[Opening Records provided section]
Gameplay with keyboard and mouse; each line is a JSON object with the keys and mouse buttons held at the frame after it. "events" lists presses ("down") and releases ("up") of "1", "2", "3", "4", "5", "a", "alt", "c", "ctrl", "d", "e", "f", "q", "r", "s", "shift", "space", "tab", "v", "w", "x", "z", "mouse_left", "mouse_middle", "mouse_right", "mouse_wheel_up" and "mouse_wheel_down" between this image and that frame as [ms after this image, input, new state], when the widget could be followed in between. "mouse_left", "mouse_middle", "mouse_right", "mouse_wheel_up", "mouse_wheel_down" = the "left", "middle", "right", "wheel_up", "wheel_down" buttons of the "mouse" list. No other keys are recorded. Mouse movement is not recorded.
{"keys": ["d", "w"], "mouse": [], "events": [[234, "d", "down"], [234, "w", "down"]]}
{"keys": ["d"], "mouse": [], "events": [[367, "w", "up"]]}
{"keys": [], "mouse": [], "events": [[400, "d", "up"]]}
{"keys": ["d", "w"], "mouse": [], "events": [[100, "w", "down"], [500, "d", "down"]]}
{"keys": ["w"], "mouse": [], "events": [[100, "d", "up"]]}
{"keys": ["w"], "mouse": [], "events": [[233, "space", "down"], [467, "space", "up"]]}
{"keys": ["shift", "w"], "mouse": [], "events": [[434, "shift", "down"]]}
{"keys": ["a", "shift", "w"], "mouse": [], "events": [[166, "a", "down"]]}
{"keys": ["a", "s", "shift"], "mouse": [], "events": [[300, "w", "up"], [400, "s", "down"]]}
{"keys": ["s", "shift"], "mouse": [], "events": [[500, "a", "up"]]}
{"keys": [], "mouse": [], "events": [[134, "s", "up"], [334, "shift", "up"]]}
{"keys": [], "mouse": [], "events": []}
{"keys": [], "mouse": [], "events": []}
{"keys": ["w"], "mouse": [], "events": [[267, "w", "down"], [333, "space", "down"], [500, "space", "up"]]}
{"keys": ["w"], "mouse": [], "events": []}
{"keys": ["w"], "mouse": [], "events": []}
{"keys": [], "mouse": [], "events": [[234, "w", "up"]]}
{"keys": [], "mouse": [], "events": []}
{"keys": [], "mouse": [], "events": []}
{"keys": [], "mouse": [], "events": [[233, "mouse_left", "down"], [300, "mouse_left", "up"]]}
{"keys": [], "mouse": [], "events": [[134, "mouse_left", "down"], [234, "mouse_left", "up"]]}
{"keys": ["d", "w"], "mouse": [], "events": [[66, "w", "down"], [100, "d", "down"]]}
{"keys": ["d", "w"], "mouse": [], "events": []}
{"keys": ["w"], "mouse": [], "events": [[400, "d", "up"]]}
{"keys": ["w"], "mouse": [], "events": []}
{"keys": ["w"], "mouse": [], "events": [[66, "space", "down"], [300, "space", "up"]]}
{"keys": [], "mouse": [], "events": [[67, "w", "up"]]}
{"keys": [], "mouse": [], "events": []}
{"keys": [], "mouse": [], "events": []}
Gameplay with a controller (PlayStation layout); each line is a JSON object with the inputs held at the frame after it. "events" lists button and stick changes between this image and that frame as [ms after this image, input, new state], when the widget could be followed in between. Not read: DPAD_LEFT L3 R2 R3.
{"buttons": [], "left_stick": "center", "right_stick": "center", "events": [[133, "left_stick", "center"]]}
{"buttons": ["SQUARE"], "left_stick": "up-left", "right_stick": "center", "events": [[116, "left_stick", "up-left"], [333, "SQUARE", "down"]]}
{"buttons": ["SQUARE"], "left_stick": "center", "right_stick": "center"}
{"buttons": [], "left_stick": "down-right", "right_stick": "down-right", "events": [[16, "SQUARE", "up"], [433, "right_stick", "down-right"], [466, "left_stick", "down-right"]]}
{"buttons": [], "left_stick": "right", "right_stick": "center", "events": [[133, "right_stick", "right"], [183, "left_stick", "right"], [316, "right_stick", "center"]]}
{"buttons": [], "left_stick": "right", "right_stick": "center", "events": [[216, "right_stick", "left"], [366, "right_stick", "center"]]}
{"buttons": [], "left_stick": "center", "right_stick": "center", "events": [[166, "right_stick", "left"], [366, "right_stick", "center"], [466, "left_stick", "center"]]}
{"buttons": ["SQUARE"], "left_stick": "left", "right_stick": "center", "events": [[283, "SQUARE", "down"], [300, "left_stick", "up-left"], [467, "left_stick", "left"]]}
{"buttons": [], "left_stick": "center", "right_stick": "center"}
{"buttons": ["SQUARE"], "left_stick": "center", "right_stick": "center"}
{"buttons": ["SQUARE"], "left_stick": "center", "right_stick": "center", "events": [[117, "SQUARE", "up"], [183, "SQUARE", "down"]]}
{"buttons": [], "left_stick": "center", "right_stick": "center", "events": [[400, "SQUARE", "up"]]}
[Closing Records provided section]
The data above needs to be repeated exactly, line for line.

= Response to the task =
Gameplay with keyboard and mouse; each line is a JSON object with the keys and mouse buttons held at the frame after it. "events" lists presses ("down") and releases ("up") of "1", "2", "3", "4", "5", "a", "alt", "c", "ctrl", "d", "e", "f", "q", "r", "s", "shift", "space", "tab", "v", "w", "x", "z", "mouse_left", "mouse_middle", "mouse_right", "mouse_wheel_up" and "mouse_wheel_down" between this image and that frame as [ms after this image, input, new state], when the widget could be followed in between. "mouse_left", "mouse_middle", "mouse_right", "mouse_wheel_up", "mouse_wheel_down" = the "left", "middle", "right", "wheel_up", "wheel_down" buttons of the "mouse" list. No other keys are recorded. Mouse movement is not recorded.
{"keys": ["d", "w"], "mouse": [], "events": [[234, "d", "down"], [234, "w", "down"]]}
{"keys": ["d"], "mouse": [], "events": [[367, "w", "up"]]}
{"keys": [], "mouse": [], "events": [[400, "d", "up"]]}
{"keys": ["d", "w"], "mouse": [], "events": [[100, "w", "down"], [500, "d", "down"]]}
{"keys": ["w"], "mouse": [], "events": [[100, "d", "up"]]}
{"keys": ["w"], "mouse": [], "events": [[233, "space", "down"], [467, "space", "up"]]}
{"keys": ["shift", "w"], "mouse": [], "events": [[434, "shift", "down"]]}
{"keys": ["a", "shift", "w"], "mouse": [], "events": [[166, "a", "down"]]}
{"keys": ["a", "s", "shift"], "mouse": [], "events": [[300, "w", "up"], [400, "s", "down"]]}
{"keys": ["s", "shift"], "mouse": [], "events": [[500, "a", "up"]]}
{"keys": [], "mouse": [], "events": [[134, "s", "up"], [334, "shift", "up"]]}
{"keys": [], "mouse": [], "events": []}
{"keys": [], "mouse": [], "events": []}
{"keys": ["w"], "mouse": [], "events": [[267, "w", "down"], [333, "space", "down"], [500, "space", "up"]]}
{"keys": ["w"], "mouse": [], "events": []}
{"keys": ["w"], "mouse": [], "events": []}
{"keys": [], "mouse": [], "events": [[234, "w", "up"]]}
{"keys": [], "mouse": [], "events": []}
{"keys": [], "mouse": [], "events": []}
{"keys": [], "mouse": [], "events": [[233, "mouse_left", "down"], [300, "mouse_left", "up"]]}
{"keys": [], "mouse": [], "events": [[134, "mouse_left", "down"], [234, "mouse_left", "up"]]}
{"keys": ["d", "w"], "mouse": [], "events": [[66, "w", "down"], [100, "d", "down"]]}
{"keys": ["d", "w"], "mouse": [], "events": []}
{"keys": ["w"], "mouse": [], "events": [[400, "d", "up"]]}
{"keys": ["w"], "mouse": [], "events": []}
{"keys": ["w"], "mouse": [], "events": [[66, "space", "down"], [300, "space", "up"]]}
{"keys": [], "mouse": [], "events": [[67, "w", "up"]]}
{"keys": [], "mouse": [], "events": []}
{"keys": [], "mouse": [], "events": []}
Gameplay with a controller (PlayStation layout); each line is a JSON object with the inputs held at the frame after it. "events" lists button and stick changes between this image and that frame as [ms after this image, input, new state], when the widget could be followed in between. Not read: DPAD_LEFT L3 R2 R3.
{"buttons": [], "left_stick": "center", "right_stick": "center", "events": [[133, "left_stick", "center"]]}
{"buttons": ["SQUARE"], "left_stick": "up-left", "right_stick": "center", "events": [[116, "left_stick", "up-left"], [333, "SQUARE", "down"]]}
{"buttons": ["SQUARE"], "left_stick": "center", "right_stick": "center"}
{"buttons": [], "left_stick": "down-right", "right_stick": "down-right", "events": [[16, "SQUARE", "up"], [433, "right_stick", "down-right"], [466, "left_stick", "down-right"]]}
{"buttons": [], "left_stick": "right", "right_stick": "center", "events": [[133, "right_stick", "right"], [183, "left_stick", "right"], [316, "right_stick", "center"]]}
{"buttons": [], "left_stick": "right", "right_stick": "center", "events": [[216, "right_stick", "left"], [366, "right_stick", "center"]]}
{"buttons": [], "left_stick": "center", "right_stick": "center", "events": [[166, "right_stick", "left"], [366, "right_stick", "center"], [466, "left_stick", "center"]]}
{"buttons": ["SQUARE"], "left_stick": "left", "right_stick": "center", "events": [[283, "SQUARE", "down"], [300, "left_stick", "up-left"], [467, "left_stick", "left"]]}
{"buttons": [], "left_stick": "center", "right_stick": "center"}
{"buttons": ["SQUARE"], "left_stick": "center", "right_stick": "center"}
{"buttons": ["SQUARE"], "left_stick": "center", "right_stick": "center", "events": [[117, "SQUARE", "up"], [183, "SQUARE", "down"]]}
{"buttons": [], "left_stick": "center", "right_stick": "center", "events": [[400, "SQUARE", "up"]]}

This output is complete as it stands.